» Data to examine
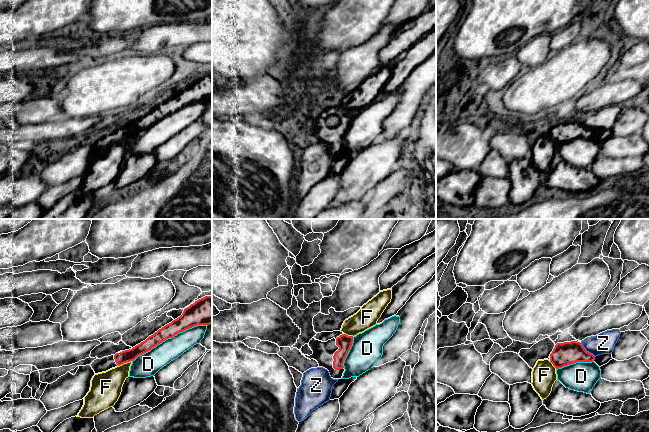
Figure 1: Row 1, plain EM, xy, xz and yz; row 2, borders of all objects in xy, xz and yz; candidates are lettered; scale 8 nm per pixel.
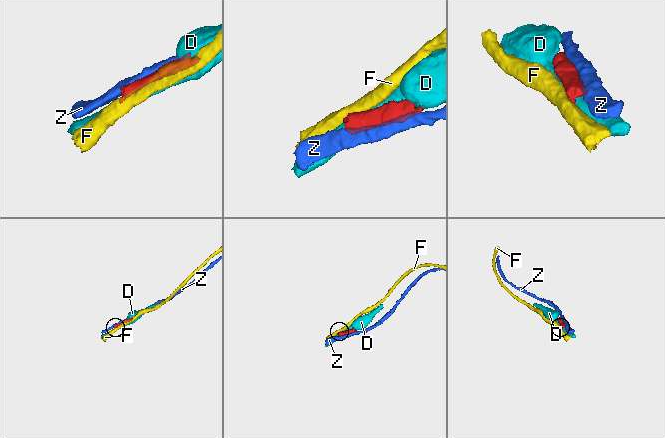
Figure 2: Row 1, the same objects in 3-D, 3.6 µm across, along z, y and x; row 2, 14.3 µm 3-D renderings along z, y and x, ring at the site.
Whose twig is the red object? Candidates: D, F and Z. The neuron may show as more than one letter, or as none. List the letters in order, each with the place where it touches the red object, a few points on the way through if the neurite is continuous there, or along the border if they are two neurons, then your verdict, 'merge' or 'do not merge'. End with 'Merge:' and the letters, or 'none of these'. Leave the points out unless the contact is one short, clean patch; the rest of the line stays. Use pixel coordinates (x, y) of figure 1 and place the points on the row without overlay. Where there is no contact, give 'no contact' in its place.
D: xy (169, 113) | do not merge
F: xy (124, 138) | along xy (131, 136), (118, 142) | do not merge
Z: yz (586, 127) | do not merge
Merge: none of these

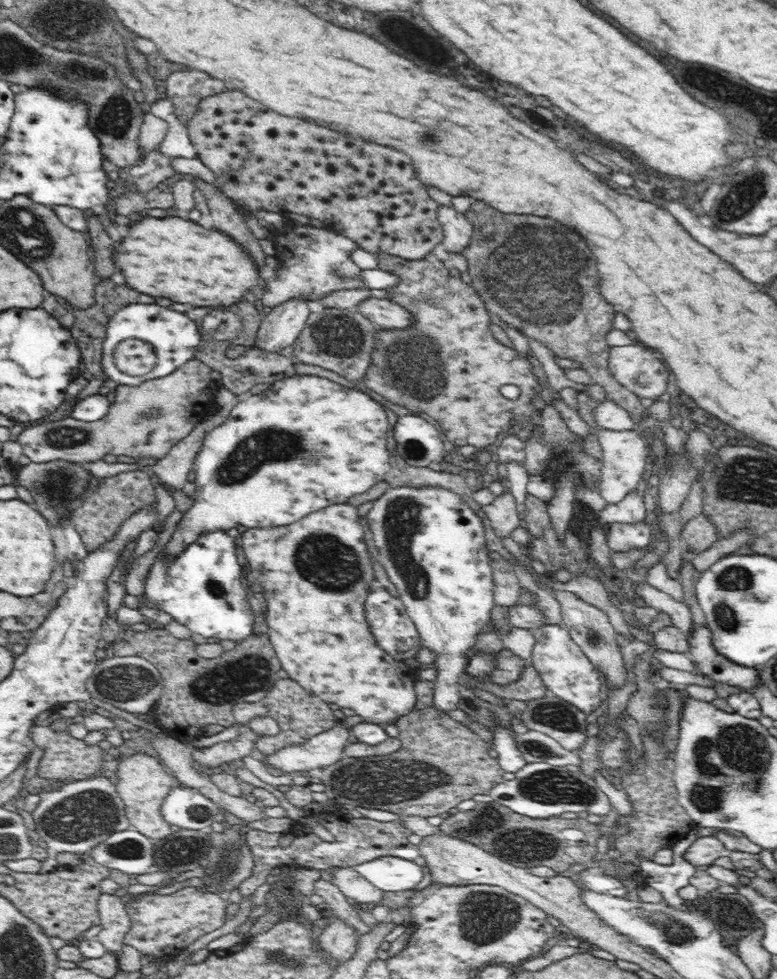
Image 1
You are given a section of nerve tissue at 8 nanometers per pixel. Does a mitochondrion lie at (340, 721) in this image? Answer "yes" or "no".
no

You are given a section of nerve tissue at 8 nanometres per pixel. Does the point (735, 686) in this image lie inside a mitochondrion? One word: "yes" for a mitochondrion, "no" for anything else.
no

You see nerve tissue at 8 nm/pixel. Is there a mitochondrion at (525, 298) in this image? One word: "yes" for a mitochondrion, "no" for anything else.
yes

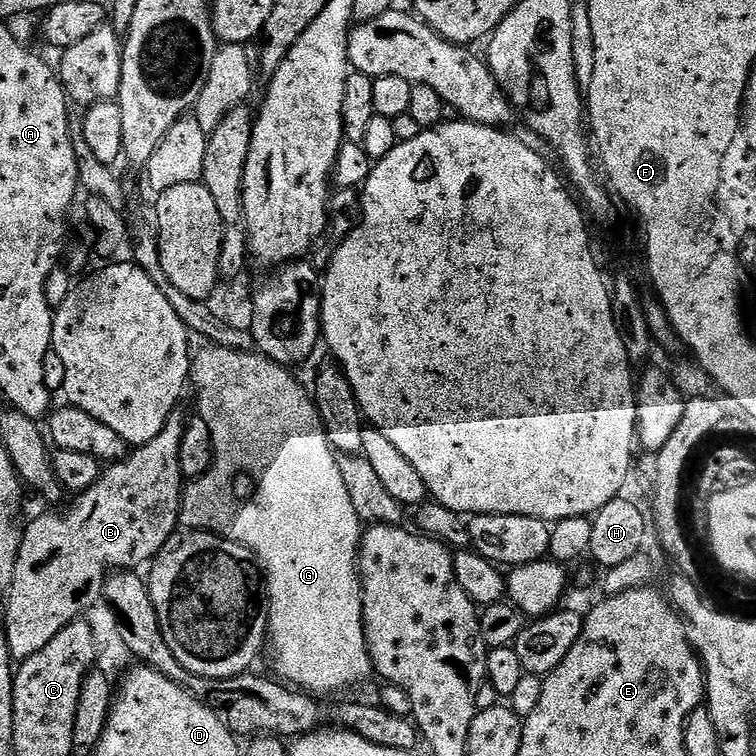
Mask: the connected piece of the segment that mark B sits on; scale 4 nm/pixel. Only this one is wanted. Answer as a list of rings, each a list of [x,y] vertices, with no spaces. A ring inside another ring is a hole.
[[[173,414],[166,426],[162,426],[162,434],[158,434],[158,438],[139,445],[124,459],[109,463],[100,477],[73,499],[76,501],[69,512],[49,511],[52,512],[49,516],[40,516],[28,529],[23,529],[14,578],[6,590],[8,609],[2,620],[13,661],[23,662],[38,654],[54,634],[101,603],[106,574],[113,570],[136,570],[141,567],[139,564],[147,565],[155,560],[170,537],[176,535],[180,524],[180,501],[186,487],[178,466],[178,450],[182,450],[185,423],[185,417]]]

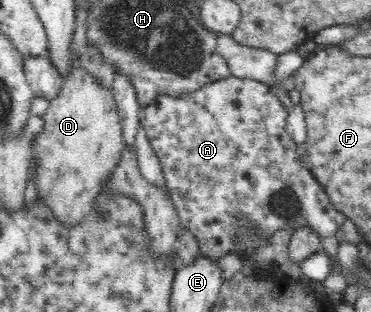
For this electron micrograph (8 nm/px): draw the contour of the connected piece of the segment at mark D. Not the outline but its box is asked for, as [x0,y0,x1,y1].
[35,63,123,224]

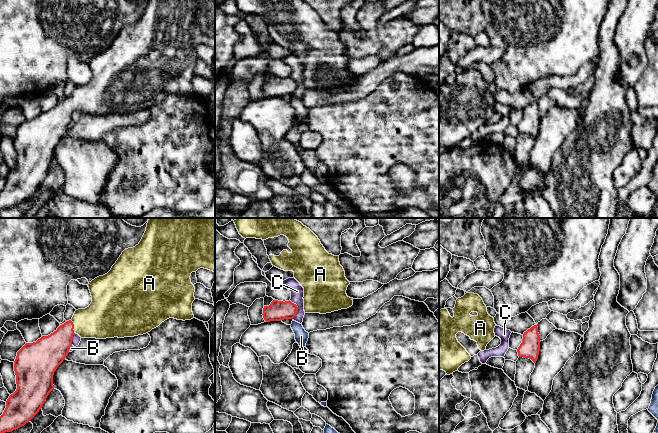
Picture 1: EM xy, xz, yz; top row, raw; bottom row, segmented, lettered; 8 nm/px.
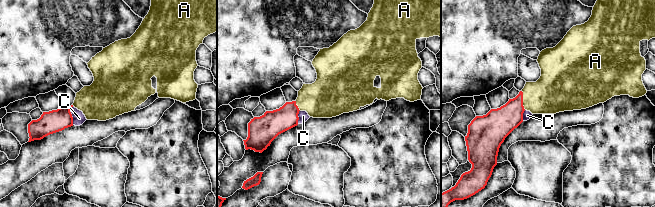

» Task details
Lines from the entries that contain the string "objects" must be found and copied.

» Exercise result
Figure 1: Row 1, plain EM, xy, xz and yz; row 2, borders of all objects in xy, xz and yz; candidates are lettered; scale 8 nm per pixel.
Figure 2: Row 1, the same objects in 3-D, 3.6 µm across, along z, y and x; row 2, 14.3 µm 3-D renderings along z, y and x, ring at the site.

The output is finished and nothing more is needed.